Comment on draft PEP for deprecating six builtins

Chris Tavares christophertavares at earthlink.net
Mon Apr 29 02:47:37 EDT 2002


"Raymond Hettinger" <python at rcn.com> wrote in message
news:aaim48$7fd$1 at bob.news.rcn.net...
[ ... snip ... ]
>
>     I propose that a simple means be provided to re-enable those functions
> at
>     will when they are needed to run old code.  Add a command line
option -b
>     and an equivalent environment variable, PYTHONBUILTINRESTORE which
would
>     start-up Python by running:
>
>         from functionals import map, filter, reduce
>         from math import pow, divmod
>         from deprecated import input
>

No, no, no, no, no, no, no, no, no.

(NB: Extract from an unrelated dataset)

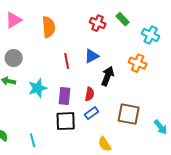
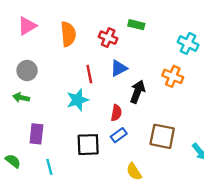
green rectangle: (123, 19) -> (136, 25), moved, turned -32
red cross: (98, 23) -> (108, 38), moved
cyan star: (38, 88) -> (78, 100), moved
purple rectangle: (65, 96) -> (36, 134), moved

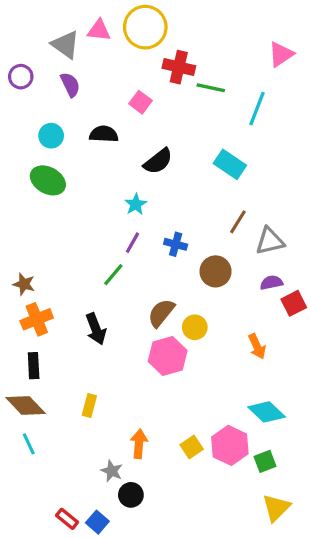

This would place the burden of calling
this code correctly on the end user. How's the average programmer going to
know when to use -b? What if somebody set PYTHONBUILTINRESTORE once, then
trashes his .bashrc file, and now none of his previously working Python code
works? These kinds of command line switches are evil.

Also, what about environments without command lines? Python runs on a lot
more than just Unix.

The "directive" needs to be in the code. And you've already provided the
form of this directive: the import statements above.

I would think the reasonable migration would be to add the modules listed
above (or add the functions as mentioned), but leave the builtins for a
version or two. Then remove the builtins.